[ENTRIES PROVIDED — start]
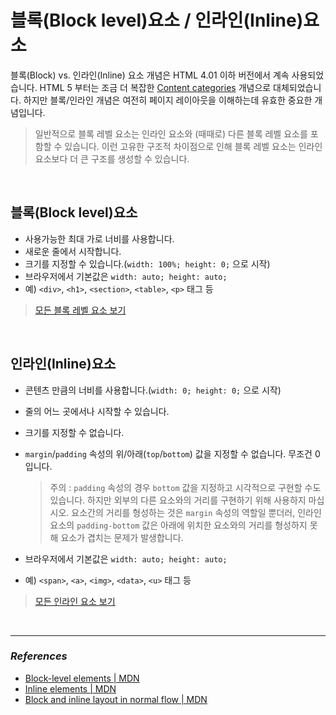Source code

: # 블록(Block level)요소 / 인라인(Inline)요소
블록(Block) vs. 인라인(Inline) 요소 개념은 HTML 4.01 이하 버전에서 계속 사용되었습니다. HTML 5 부터는 조금 더 복잡한 [Content categories](https://developer.mozilla.org/ko/docs/Web/Guide/HTML/Content_categories) 개념으로 대체되었습니다. 하지만 블록/인라인 개념은 여전히 페이지 레이아웃을 이해하는데 유효한 중요한 개념입니다.
<br />
> 일반적으로 블록 레벨 요소는 인라인 요소와 (때때로) 다른 블록 레벨 요소를 포함할 수 있습니다. 이런 고유한 구조적 차이점으로 인해 블록 레벨 요소는 인라인 요소보다 더 큰 구조를 생성할 수 있습니다.

<br />

## 블록(Block level)요소
- 사용가능한 최대 가로 너비를 사용합니다.
- 새로운 줄에서 시작합니다.
- 크기를 지정할 수 있습니다.(`width: 100%; height: 0;` 으로 시작)
- 브라우저에서 기본값은 `width: auto; height: auto;`
- 예) `<div>`, `<h1>`, `<section>`, `<table>`, `<p>` 태그 등
> [모든 블록 레벨 요소 보기](https://developer.mozilla.org/en-US/docs/Web/HTML/Block-level_elements#Elements)

<br />

## 인라인(Inline)요소
- 콘텐츠 만큼의 너비를 사용합니다.(`width: 0; height: 0;` 으로 시작)
- 줄의 어느 곳에서나 시작할 수 있습니다.
- 크기를 지정할 수 없습니다.
- `margin`/`padding` 속성의 위/아래(`top`/`bottom`) 값을 지정할 수 없습니다. 무조건 0 입니다.

    > 주의 : `padding` 속성의 경우 `bottom` 값을 지정하고 시각적으로 구현할 수도 있습니다. 하지만 외부의 다른 요소와의 거리를 구현하기 위해 사용하지 마십시오. 요소간의 거리를 형성하는 것은 `margin` 속성의 역할일 뿐더러, 인라인 요소의 `padding-bottom` 값은 아래에 위치한 요소와의 거리를 형성하지 못해 요소가 겹치는 문제가 발생합니다.
- 브라우저에서 기본값은 `width: auto; height: auto;`
- 예) `<span>`, `<a>`, `<img>`, `<data>`, `<u>` 태그 등
> [모든 인라인 요소 보기](https://developer.mozilla.org/en-US/docs/Web/HTML/Inline_elements#Elements)

<br />

***
### _References_
- [Block-level elements | MDN](https://developer.mozilla.org/en-US/docs/Web/HTML/Block-level_elements)
- [Inline elements | MDN](https://developer.mozilla.org/en-US/docs/Web/HTML/Inline_elements)
- [Block and inline layout in normal flow | MDN](https://developer.mozilla.org/en-US/docs/Web/CSS/CSS_Flow_Layout/Block_and_Inline_Layout_in_Normal_Flow)
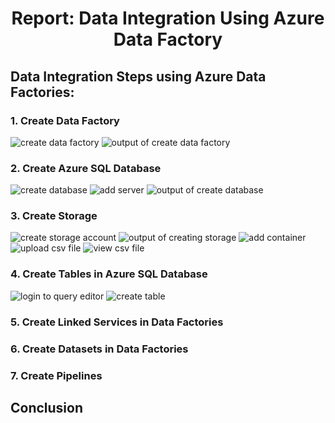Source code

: <h1 align="center">Report: Data Integration Using Azure Data Factory</h1>



## Data Integration Steps using Azure Data Factories:

### 1. Create Data Factory
<img src="https://github.com/drshahizan/special-topic-data-engineering/assets/120614391/f870a4db-3207-4fbd-8068-860dceb02ebe" alt="create data factory">

<img src="https://github.com/drshahizan/special-topic-data-engineering/assets/120614391/4583ad17-141b-4a2a-af4f-b2d2f435027b" alt="output of create data factory">


### 2. Create Azure SQL Database
<img src="https://github.com/drshahizan/special-topic-data-engineering/assets/120614391/97a0ecca-5d5c-4edb-9ffc-d02c37fc8205" alt="create database">

<img src="https://github.com/drshahizan/special-topic-data-engineering/assets/120614391/706e84c8-5709-4568-bcea-f85860af5079" alt="add server">

<img src="https://github.com/drshahizan/special-topic-data-engineering/assets/120614391/152eae05-f07f-4eea-bb68-00cd9863d5f2" alt="output of create database">       

### 3. Create Storage
<img src="https://github.com/drshahizan/special-topic-data-engineering/assets/120614391/ff04c311-eb05-4123-aae3-16a531087cc0" alt="create storage account">

<img src="https://github.com/drshahizan/special-topic-data-engineering/assets/120614391/696638b2-3d45-4deb-923a-4565a8ad982a" alt="output of creating storage">

<img src="https://github.com/drshahizan/special-topic-data-engineering/assets/120614391/17231397-00f5-4b03-a4d1-f247af16c187" alt="add container">

<img src="https://github.com/drshahizan/special-topic-data-engineering/assets/120614391/72926bd6-e3a6-452e-b4f0-5d5d302cf2e6" alt="upload csv file">

<img src="https://github.com/drshahizan/special-topic-data-engineering/assets/120614391/3cd1e7b4-e022-4331-b71a-150f4bdf3e5a" alt="view csv file">



### 4. Create Tables in Azure SQL Database
<img src="https://github.com/drshahizan/special-topic-data-engineering/assets/120614391/2a35fbb3-ae7a-499d-847a-d090f9cda11b" alt="login to query editor">

<img src="https://github.com/drshahizan/special-topic-data-engineering/assets/120614391/e005ac64-0ec1-4731-b42a-0cf057e0b1b3" alt="create table">


### 5. Create Linked Services in Data Factories


### 6. Create Datasets in Data Factories


### 7. Create Pipelines


## Conclusion
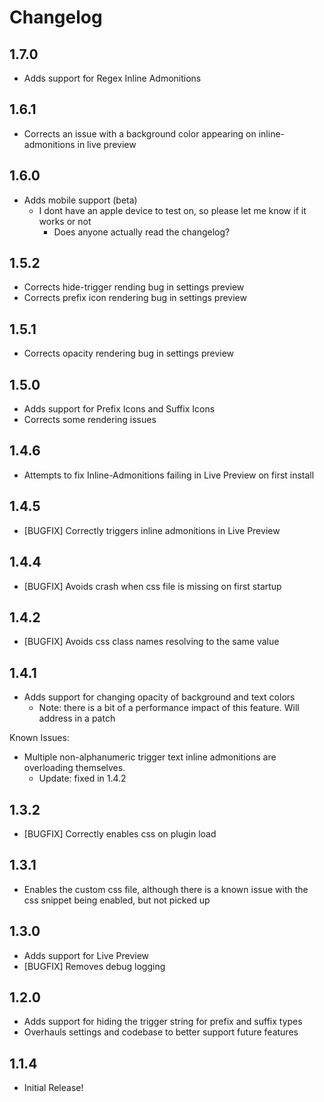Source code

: # Changelog

## 1.7.0

- Adds support for Regex Inline Admonitions

## 1.6.1

- Corrects an issue with a background color appearing on inline-admonitions in live preview

## 1.6.0

- Adds mobile support (beta)
  - I dont have an apple device to test on, so please let me know if it works or not
    - Does anyone actually read the changelog?

## 1.5.2

- Corrects hide-trigger rending bug in settings preview
- Corrects prefix icon rendering bug in settings preview

## 1.5.1

- Corrects opacity rendering bug in settings preview

## 1.5.0

- Adds support for Prefix Icons and Suffix Icons
- Corrects some rendering issues

## 1.4.6

- Attempts to fix Inline-Admonitions failing in Live Preview on first install

## 1.4.5 

- [BUGFIX] Correctly triggers inline admonitions in Live Preview

## 1.4.4

- [BUGFIX] Avoids crash when css file is missing on first startup

## 1.4.2

- [BUGFIX] Avoids css class names resolving to the same value

## 1.4.1

- Adds support for changing opacity of background and text colors
  - Note: there is a bit of a performance impact of this feature. Will address in a patch

Known Issues:

- Multiple non-alphanumeric trigger text inline admonitions are overloading themselves.
  - Update: fixed in 1.4.2

## 1.3.2 

- [BUGFIX] Correctly enables css on plugin load

## 1.3.1 

- Enables the custom css file, although there is a known issue with the css snippet being enabled, but not picked up

## 1.3.0

- Adds support for Live Preview
- [BUGFIX] Removes debug logging

## 1.2.0

- Adds support for hiding the trigger string for prefix and suffix types
- Overhauls settings and codebase to better support future features

## 1.1.4

- Initial Release!
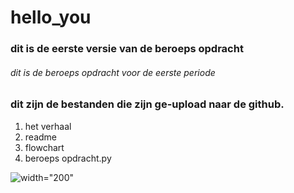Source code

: # hello_you

### dit is de eerste versie van de beroeps opdracht
###### dit is de beroeps opdracht voor de eerste periode

### dit zijn de bestanden die zijn ge-upload naar de github.
1. het verhaal
2. readme
3. flowchart
4. beroeps opdracht.py

![width="200"](https://imgs.search.brave.com/Y7NLOnqNIlK982LZTmwpbdj7MJb9qXShAIwOUJVVe_k/rs:fit:600:700:1/g:ce/aHR0cDovL3NkLmtl/ZXBjYWxtLW8tbWF0/aWMuY28udWsvaS9r/ZWVwLWNhbG0tYW5k/LXlvdS1zaGFsbC1u/b3QtcGFzcy0zMi5w/bmc)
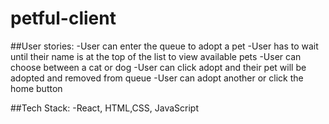 # petful-client

##User stories:
-User can enter the queue to adopt a pet
-User has to wait until their name is at the top of the list to view available pets
-User can choose between a cat or dog
-User can click adopt and their pet will be adopted and removed from queue
-User can adopt another or click the home button

##Tech Stack:
-React, HTML,CSS, JavaScript
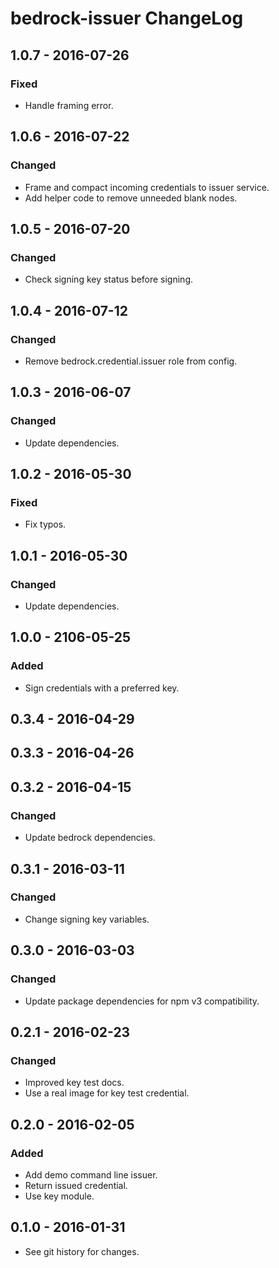 # bedrock-issuer ChangeLog

## 1.0.7 - 2016-07-26

### Fixed
- Handle framing error.

## 1.0.6 - 2016-07-22

### Changed
- Frame and compact incoming credentials to issuer service.
- Add helper code to remove unneeded blank nodes.

## 1.0.5 - 2016-07-20

### Changed
- Check signing key status before signing.

## 1.0.4 - 2016-07-12

### Changed
- Remove bedrock.credential.issuer role from config.

## 1.0.3 - 2016-06-07

### Changed
- Update dependencies.

## 1.0.2 - 2016-05-30

### Fixed
- Fix typos.

## 1.0.1 - 2016-05-30

### Changed
- Update dependencies.

## 1.0.0 - 2106-05-25

### Added
- Sign credentials with a preferred key.

## 0.3.4 - 2016-04-29

## 0.3.3 - 2016-04-26

## 0.3.2 - 2016-04-15

### Changed
- Update bedrock dependencies.

## 0.3.1 - 2016-03-11

### Changed
- Change signing key variables.

## 0.3.0 - 2016-03-03

### Changed
- Update package dependencies for npm v3 compatibility.

## 0.2.1 - 2016-02-23

### Changed
- Improved key test docs.
- Use a real image for key test credential.

## 0.2.0 - 2016-02-05

### Added
- Add demo command line issuer.
- Return issued credential.
- Use key module.

## 0.1.0 - 2016-01-31

- See git history for changes.
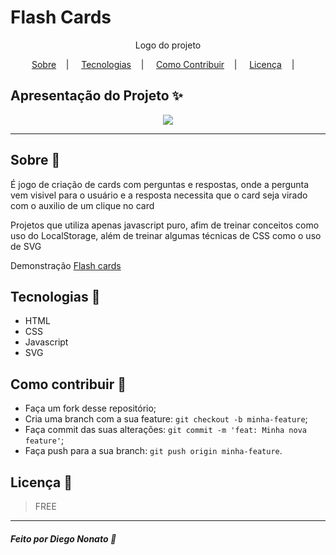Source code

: <h1>Flash Cards</h1>

<p align="center">
<image src=""/></br>
<label>Logo do projeto</label>
</p>

<p align="center">
<a href="#sobre-memo">Sobre</a>&nbsp;&nbsp;&nbsp; | &nbsp;&nbsp;&nbsp;
<a href="#tecnologias-rocket">Tecnologias</a>&nbsp;&nbsp;&nbsp; | &nbsp;&nbsp;&nbsp;
<a href="#como-contribuir-">Como Contribuir</a>&nbsp;&nbsp;&nbsp; | &nbsp;&nbsp;&nbsp;
<a href="#licença-scroll">Licença</a>&nbsp;&nbsp;&nbsp; | &nbsp;&nbsp;&nbsp;
</p>

## Apresentação do Projeto :sparkles:

<p align="center">
<image src="https://github.com/nonatodiego/flash-cards/blob/main/demo.gif" />
</p>

---

## Sobre :memo:

É jogo de criação de cards com perguntas e respostas, onde a pergunta vem visivel para o usuário e a resposta necessita que o card seja virado com o auxilio de um clique no card

Projetos que utiliza apenas javascript puro, afim de treinar conceitos como uso do LocalStorage, além de treinar algumas técnicas de CSS como o uso de SVG 

Demonstração <a href="https://nonatodiego.github.io/flash-cards/"> Flash cards</a>

## Tecnologias :rocket:

- HTML
- CSS
- Javascript
- SVG


## Como contribuir 🤔

- Faça um fork desse repositório;
- Cria uma branch com a sua feature: `git checkout -b minha-feature`;
- Faça commit das suas alterações: `git commit -m 'feat: Minha nova feature'`;
- Faça push para a sua branch: `git push origin minha-feature`.

## Licença :scroll:

> FREE

---

##### Feito por Diego Nonato :wave:
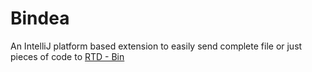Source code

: # Bindea
An IntelliJ platform based extension to easily send complete file or just pieces of code to [RTD - Bin](https://bin.readthedocs.fr)
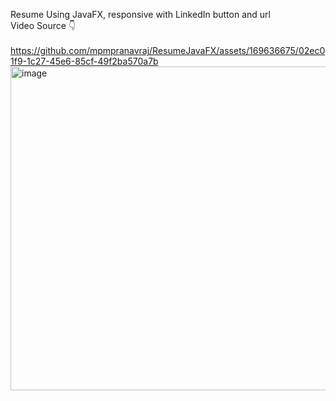 Resume Using JavaFX, responsive with LinkedIn button and url
</br> Video Source 👇 </br>
</br>
https://github.com/mpmpranavraj/ResumeJavaFX/assets/169636675/02ec01f9-1c27-45e6-85cf-49f2ba570a7b
</br>
<img width="518" alt="image" src="https://github.com/mpmpranavraj/ResumeJavaFX/assets/169636675/d4791478-63f7-4ff8-8aab-510d1282ceee">



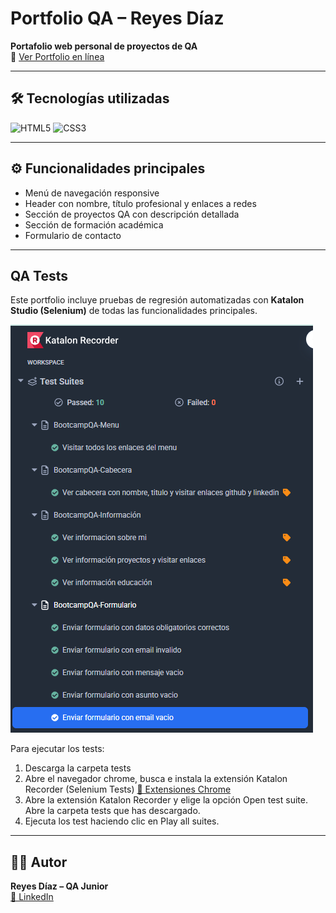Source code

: # Portfolio QA – Reyes Díaz  
**Portafolio web personal de proyectos de QA**  
🔗 [Ver Portfolio en línea](https://bootcamp-qa.github.io/portfolioqa/)

---

## 🛠 Tecnologías utilizadas
![HTML5](https://img.shields.io/badge/html5-%23E34F26.svg?style=for-the-badge&logo=html5&logoColor=white)
![CSS3](https://img.shields.io/badge/css3-%231572B6.svg?style=for-the-badge&logo=css3&logoColor=white)

---

## ⚙️ Funcionalidades principales
- Menú de navegación responsive
- Header con nombre, título profesional y enlaces a redes
- Sección de proyectos QA con descripción detallada
- Sección de formación académica
- Formulario de contacto

---

## QA Tests
Este portfolio incluye pruebas de regresión automatizadas con **Katalon Studio (Selenium)** de todas las funcionalidades principales. 

![Resultados](./tests/resultados.png)

Para ejecutar los tests:
1. Descarga la carpeta tests
2. Abre el navegador chrome, busca e instala la extensión Katalon Recorder (Selenium Tests) [🔗 Extensiones Chrome](https://chromewebstore.google.com/ )
3. Abre la extensión Katalon Recorder y elige la opción Open test suite. Abre la carpeta tests que has descargado.
4. Ejecuta los test haciendo clic en Play all suites.

---

## 👩‍💻 Autor
**Reyes Díaz – QA Junior**  
[🔗 LinkedIn](https://www.linkedin.com/in/reyescuesta)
[ENTRIES PROVIDED — finish]
WORK REQUIRED: Gather every line in the rows above that contains the string "nbsp" and copy each of those lines in full.

RESULT OF THIS EXERCISE:
<a href="#sobre-memo">Sobre</a>&nbsp;&nbsp;&nbsp; | &nbsp;&nbsp;&nbsp;
<a href="#tecnologias-rocket">Tecnologias</a>&nbsp;&nbsp;&nbsp; | &nbsp;&nbsp;&nbsp;
<a href="#como-contribuir-">Como Contribuir</a>&nbsp;&nbsp;&nbsp; | &nbsp;&nbsp;&nbsp;
<a href="#licença-scroll">Licença</a>&nbsp;&nbsp;&nbsp; | &nbsp;&nbsp;&nbsp;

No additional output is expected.